◆ Prompt: Restate the data word for word. Leave the pictures out.

Page-level text extractions:
BEGIN

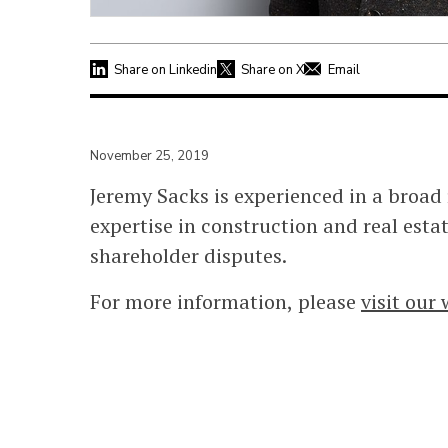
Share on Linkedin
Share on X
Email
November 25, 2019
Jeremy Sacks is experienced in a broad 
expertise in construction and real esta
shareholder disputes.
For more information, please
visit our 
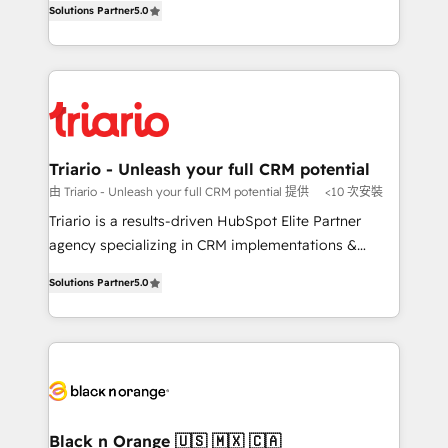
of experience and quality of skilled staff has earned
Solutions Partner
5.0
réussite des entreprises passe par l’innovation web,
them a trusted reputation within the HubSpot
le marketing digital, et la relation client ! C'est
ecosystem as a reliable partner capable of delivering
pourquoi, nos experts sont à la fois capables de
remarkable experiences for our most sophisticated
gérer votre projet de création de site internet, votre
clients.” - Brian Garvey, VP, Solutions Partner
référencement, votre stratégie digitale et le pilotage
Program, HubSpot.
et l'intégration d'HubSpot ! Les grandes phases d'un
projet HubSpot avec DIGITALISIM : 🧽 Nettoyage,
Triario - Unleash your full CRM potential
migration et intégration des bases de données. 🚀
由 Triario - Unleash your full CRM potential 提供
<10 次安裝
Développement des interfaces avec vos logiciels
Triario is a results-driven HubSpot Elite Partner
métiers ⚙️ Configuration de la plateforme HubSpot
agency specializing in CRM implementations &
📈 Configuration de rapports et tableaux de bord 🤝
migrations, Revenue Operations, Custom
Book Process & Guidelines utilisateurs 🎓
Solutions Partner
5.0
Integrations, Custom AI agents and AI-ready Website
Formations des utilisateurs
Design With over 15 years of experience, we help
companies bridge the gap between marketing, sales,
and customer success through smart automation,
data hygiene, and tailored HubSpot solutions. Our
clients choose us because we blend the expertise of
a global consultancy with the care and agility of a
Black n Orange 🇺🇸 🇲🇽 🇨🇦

END

◆ Result of the task:
Share on Linkedin
Share on X
Email
November 25, 2019
Jeremy Sacks is experienced in a broad 
expertise in construction and real esta
shareholder disputes.
For more information, please
visit our 
of experience and quality of skilled staff has earned
Solutions Partner
5.0
réussite des entreprises passe par l’innovation web,
them a trusted reputation within the HubSpot
le marketing digital, et la relation client ! C'est
ecosystem as a reliable partner capable of delivering
pourquoi, nos experts sont à la fois capables de
remarkable experiences for our most sophisticated
gérer votre projet de création de site internet, votre
clients.” - Brian Garvey, VP, Solutions Partner
référencement, votre stratégie digitale et le pilotage
Program, HubSpot.
et l'intégration d'HubSpot ! Les grandes phases d'un
projet HubSpot avec DIGITALISIM : 🧽 Nettoyage,
Triario - Unleash your full CRM potential
migration et intégration des bases de données. 🚀
由 Triario - Unleash your full CRM potential 提供
<10 次安裝
Développement des interfaces avec vos logiciels
Triario is a results-driven HubSpot Elite Partner
métiers ⚙️ Configuration de la plateforme HubSpot
agency specializing in CRM implementations &
📈 Configuration de rapports et tableaux de bord 🤝
migrations, Revenue Operations, Custom
Book Process & Guidelines utilisateurs 🎓
Solutions Partner
5.0
Integrations, Custom AI agents and AI-ready Website
Formations des utilisateurs
Design With over 15 years of experience, we help
companies bridge the gap between marketing, sales,
and customer success through smart automation,
data hygiene, and tailored HubSpot solutions. Our
clients choose us because we blend the expertise of
a global consultancy with the care and agility of a
Black n Orange 🇺🇸 🇲🇽 🇨🇦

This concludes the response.